Dataset extract ::
⟨
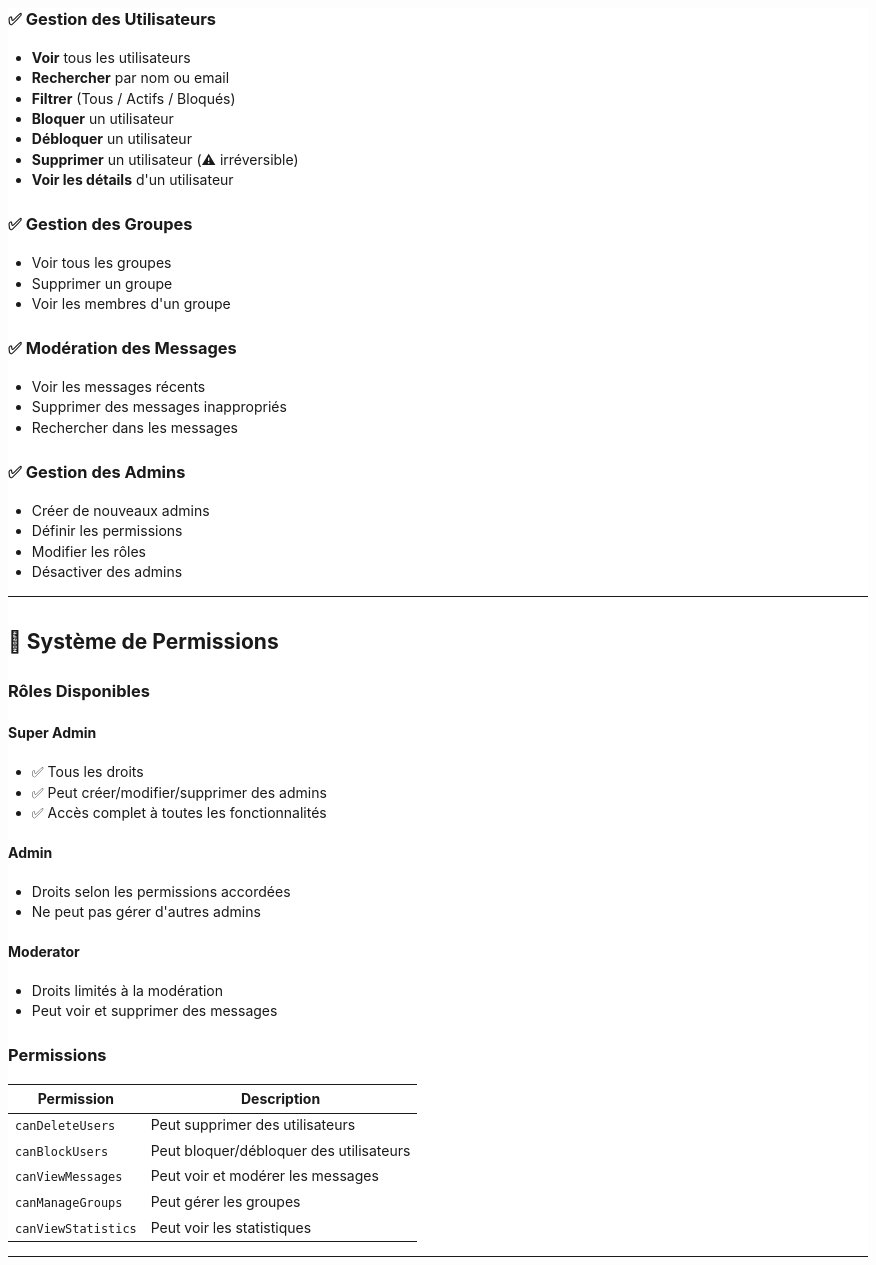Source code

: ### ✅ Gestion des Utilisateurs
- **Voir** tous les utilisateurs
- **Rechercher** par nom ou email
- **Filtrer** (Tous / Actifs / Bloqués)
- **Bloquer** un utilisateur
- **Débloquer** un utilisateur
- **Supprimer** un utilisateur (⚠️ irréversible)
- **Voir les détails** d'un utilisateur

### ✅ Gestion des Groupes
- Voir tous les groupes
- Supprimer un groupe
- Voir les membres d'un groupe

### ✅ Modération des Messages
- Voir les messages récents
- Supprimer des messages inappropriés
- Rechercher dans les messages

### ✅ Gestion des Admins
- Créer de nouveaux admins
- Définir les permissions
- Modifier les rôles
- Désactiver des admins

---

## 🔐 Système de Permissions

### Rôles Disponibles

#### Super Admin
- ✅ Tous les droits
- ✅ Peut créer/modifier/supprimer des admins
- ✅ Accès complet à toutes les fonctionnalités

#### Admin
- Droits selon les permissions accordées
- Ne peut pas gérer d'autres admins

#### Moderator
- Droits limités à la modération
- Peut voir et supprimer des messages

### Permissions

| Permission | Description |
|-----------|-------------|
| `canDeleteUsers` | Peut supprimer des utilisateurs |
| `canBlockUsers` | Peut bloquer/débloquer des utilisateurs |
| `canViewMessages` | Peut voir et modérer les messages |
| `canManageGroups` | Peut gérer les groupes |
| `canViewStatistics` | Peut voir les statistiques |

---
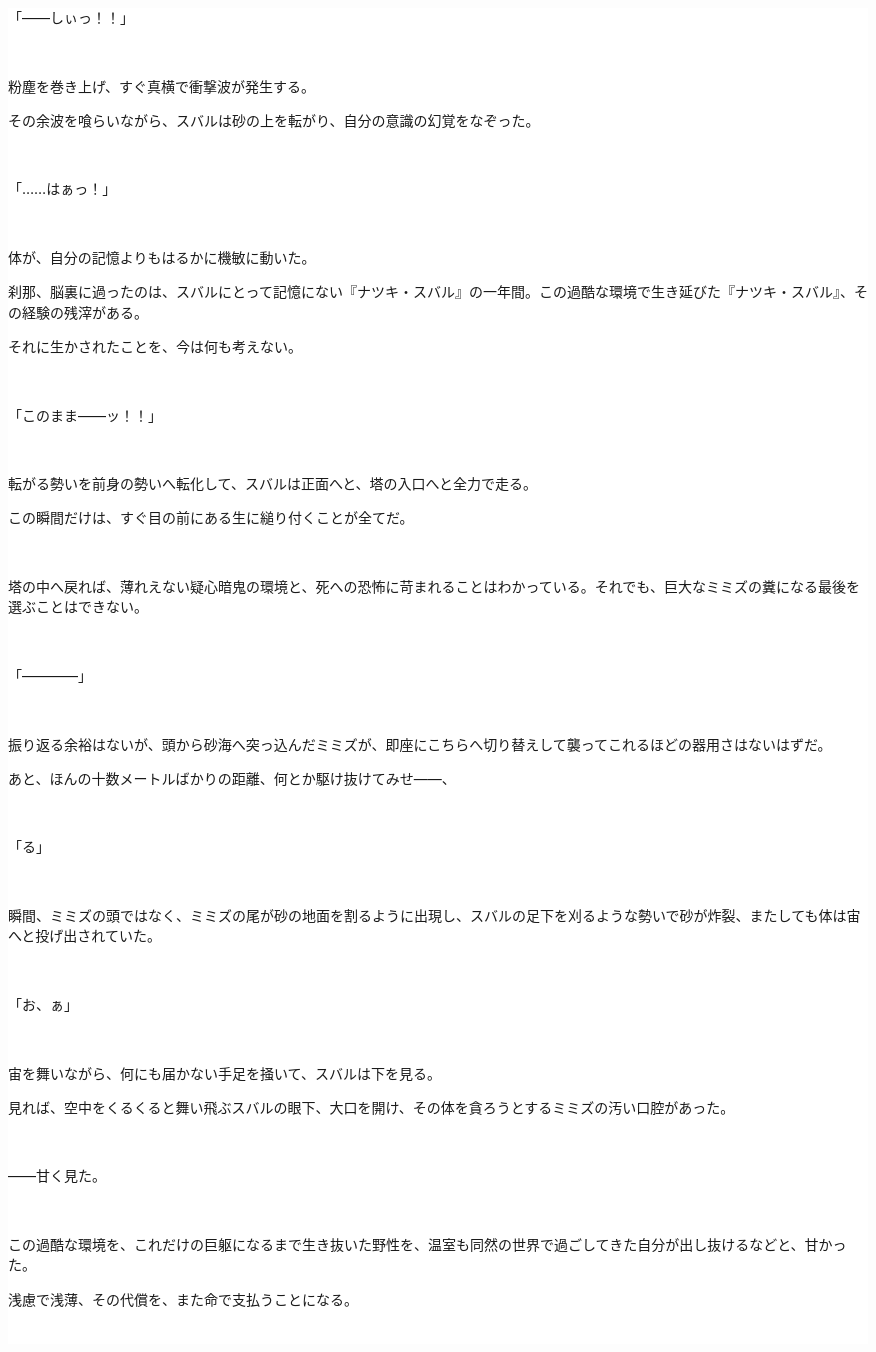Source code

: 
「――しぃっ！！」

　

粉塵を巻き上げ、すぐ真横で衝撃波が発生する。

その余波を喰らいながら、スバルは砂の上を転がり、自分の意識の幻覚をなぞった。

　

「……はぁっ！」

　

体が、自分の記憶よりもはるかに機敏に動いた。

刹那、脳裏に過ったのは、スバルにとって記憶にない『ナツキ・スバル』の一年間。この過酷な環境で生き延びた『ナツキ・スバル』、その経験の残滓がある。

それに生かされたことを、今は何も考えない。

　

「このまま――ッ！！」

　

転がる勢いを前身の勢いへ転化して、スバルは正面へと、塔の入口へと全力で走る。

この瞬間だけは、すぐ目の前にある生に縋り付くことが全てだ。

　

塔の中へ戻れば、薄れえない疑心暗鬼の環境と、死への恐怖に苛まれることはわかっている。それでも、巨大なミミズの糞になる最後を選ぶことはできない。

　

「――――」

　

振り返る余裕はないが、頭から砂海へ突っ込んだミミズが、即座にこちらへ切り替えして襲ってこれるほどの器用さはないはずだ。

あと、ほんの十数メートルばかりの距離、何とか駆け抜けてみせ――、

　

「る」

　

瞬間、ミミズの頭ではなく、ミミズの尾が砂の地面を割るように出現し、スバルの足下を刈るような勢いで砂が炸裂、またしても体は宙へと投げ出されていた。

　

「お、ぁ」

　

宙を舞いながら、何にも届かない手足を掻いて、スバルは下を見る。

見れば、空中をくるくると舞い飛ぶスバルの眼下、大口を開け、その体を貪ろうとするミミズの汚い口腔があった。

　

――甘く見た。

　

この過酷な環境を、これだけの巨躯になるまで生き抜いた野性を、温室も同然の世界で過ごしてきた自分が出し抜けるなどと、甘かった。

浅慮で浅薄、その代償を、また命で支払うことになる。

　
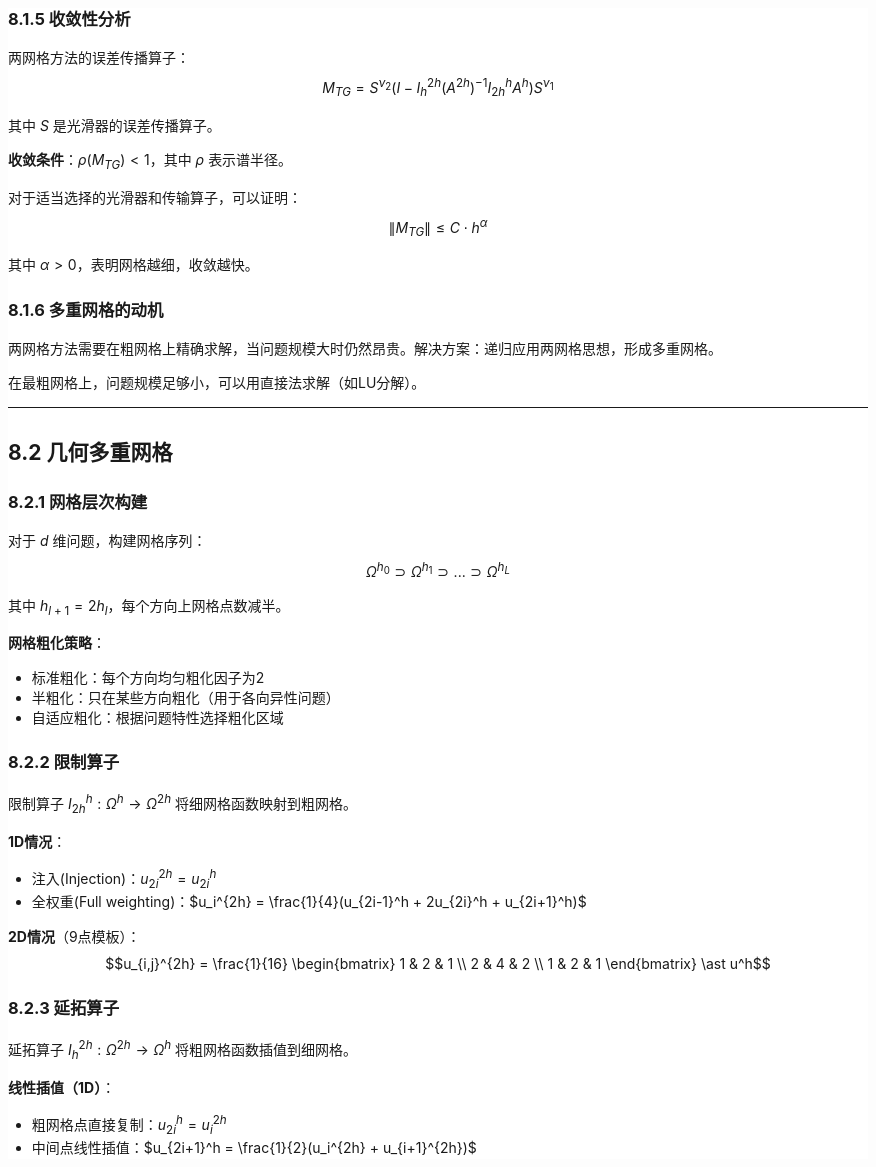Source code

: ### 8.1.5 收敛性分析

两网格方法的误差传播算子：
$$M_{TG} = S^{\nu_2} (I - I_h^{2h} (A^{2h})^{-1} I_{2h}^h A^h) S^{\nu_1}$$

其中 $S$ 是光滑器的误差传播算子。

**收敛条件**：$\rho(M_{TG}) < 1$，其中 $\rho$ 表示谱半径。

对于适当选择的光滑器和传输算子，可以证明：
$$\|M_{TG}\| \leq C \cdot h^{\alpha}$$

其中 $\alpha > 0$，表明网格越细，收敛越快。

### 8.1.6 多重网格的动机

两网格方法需要在粗网格上精确求解，当问题规模大时仍然昂贵。解决方案：递归应用两网格思想，形成多重网格。

在最粗网格上，问题规模足够小，可以用直接法求解（如LU分解）。

---

## 8.2 几何多重网格

### 8.2.1 网格层次构建

对于 $d$ 维问题，构建网格序列：
$$\Omega^{h_0} \supset \Omega^{h_1} \supset ... \supset \Omega^{h_L}$$

其中 $h_{l+1} = 2h_l$，每个方向上网格点数减半。

**网格粗化策略**：
- 标准粗化：每个方向均匀粗化因子为2
- 半粗化：只在某些方向粗化（用于各向异性问题）
- 自适应粗化：根据问题特性选择粗化区域

### 8.2.2 限制算子

限制算子 $I_{2h}^h: \Omega^h \rightarrow \Omega^{2h}$ 将细网格函数映射到粗网格。

**1D情况**：
- 注入(Injection)：$u_{2i}^{2h} = u_{2i}^h$
- 全权重(Full weighting)：$u_i^{2h} = \frac{1}{4}(u_{2i-1}^h + 2u_{2i}^h + u_{2i+1}^h)$

**2D情况**（9点模板）：
$$u_{i,j}^{2h} = \frac{1}{16} \begin{bmatrix} 1 & 2 & 1 \\ 2 & 4 & 2 \\ 1 & 2 & 1 \end{bmatrix} \ast u^h$$

### 8.2.3 延拓算子

延拓算子 $I_h^{2h}: \Omega^{2h} \rightarrow \Omega^h$ 将粗网格函数插值到细网格。

**线性插值（1D）**：
- 粗网格点直接复制：$u_{2i}^h = u_i^{2h}$
- 中间点线性插值：$u_{2i+1}^h = \frac{1}{2}(u_i^{2h} + u_{i+1}^{2h})$
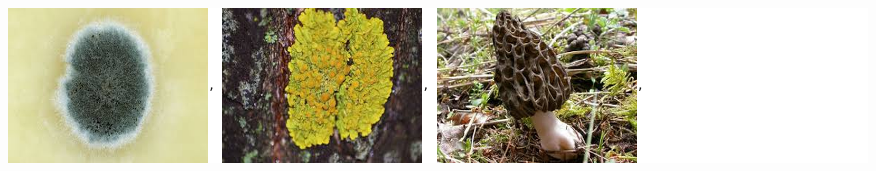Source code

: <img align = 'center' style = 'max-width:200px' src = 'img/2/91f12.png' />`, `<img align = 'center' style = 'max-width:200px' src = 'img/2/91f13.png' />`, `<img align = 'center' style = 'max-width:200px' src = 'img/2/91f14.png' />`, `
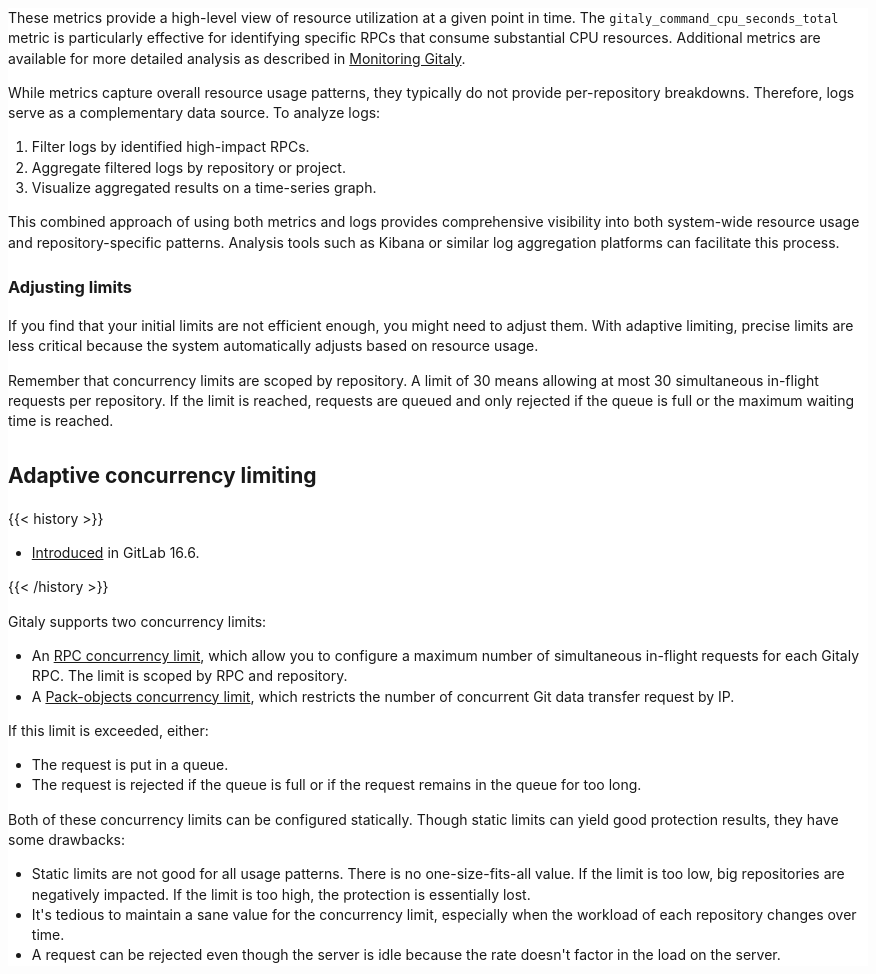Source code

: These metrics provide a high-level view of resource utilization at a given point in time. The `gitaly_command_cpu_seconds_total` metric is particularly effective for
identifying specific RPCs that consume substantial CPU resources. Additional metrics are available for more detailed analysis as described in
[Monitoring Gitaly](monitoring.md).

While metrics capture overall resource usage patterns, they typically do not provide per-repository breakdowns. Therefore, logs serve as a complementary data source. To analyze logs:

1. Filter logs by identified high-impact RPCs.
1. Aggregate filtered logs by repository or project.
1. Visualize aggregated results on a time-series graph.

This combined approach of using both metrics and logs provides comprehensive visibility into both system-wide resource usage and repository-specific patterns. Analysis tools such as Kibana or similar log aggregation platforms can facilitate this process.

### Adjusting limits

If you find that your initial limits are not efficient enough, you might need to adjust them. With adaptive limiting, precise limits are less critical because the system
automatically adjusts based on resource usage.

Remember that concurrency limits are scoped by repository. A limit of 30 means allowing at most 30 simultaneous in-flight requests per repository. If the limit is reached,
requests are queued and only rejected if the queue is full or the maximum waiting time is reached.

## Adaptive concurrency limiting

{{< history >}}

- [Introduced](https://gitlab.com/groups/gitlab-org/-/epics/10734) in GitLab 16.6.

{{< /history >}}

Gitaly supports two concurrency limits:

- An [RPC concurrency limit](#limit-rpc-concurrency), which allow you to configure a maximum number of simultaneous in-flight requests for each
  Gitaly RPC. The limit is scoped by RPC and repository.
- A [Pack-objects concurrency limit](#limit-pack-objects-concurrency), which restricts the number of concurrent Git data transfer request by IP.

If this limit is exceeded, either:

- The request is put in a queue.
- The request is rejected if the queue is full or if the request remains in the queue for too long.

Both of these concurrency limits can be configured statically. Though static limits can yield good protection results, they have some drawbacks:

- Static limits are not good for all usage patterns. There is no one-size-fits-all value. If the limit is too low, big repositories are
  negatively impacted. If the limit is too high, the protection is essentially lost.
- It's tedious to maintain a sane value for the concurrency limit, especially when the workload of each repository changes over time.
- A request can be rejected even though the server is idle because the rate doesn't factor in the load on the server.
⟩
Action item :: Scan the records above for the string "usage", then copy each line where it turns up.

Task solution ::
While metrics capture overall resource usage patterns, they typically do not provide per-repository breakdowns. Therefore, logs serve as a complementary data source. To analyze logs:
This combined approach of using both metrics and logs provides comprehensive visibility into both system-wide resource usage and repository-specific patterns. Analysis tools such as Kibana or similar log aggregation platforms can facilitate this process.
automatically adjusts based on resource usage.
- Static limits are not good for all usage patterns. There is no one-size-fits-all value. If the limit is too low, big repositories are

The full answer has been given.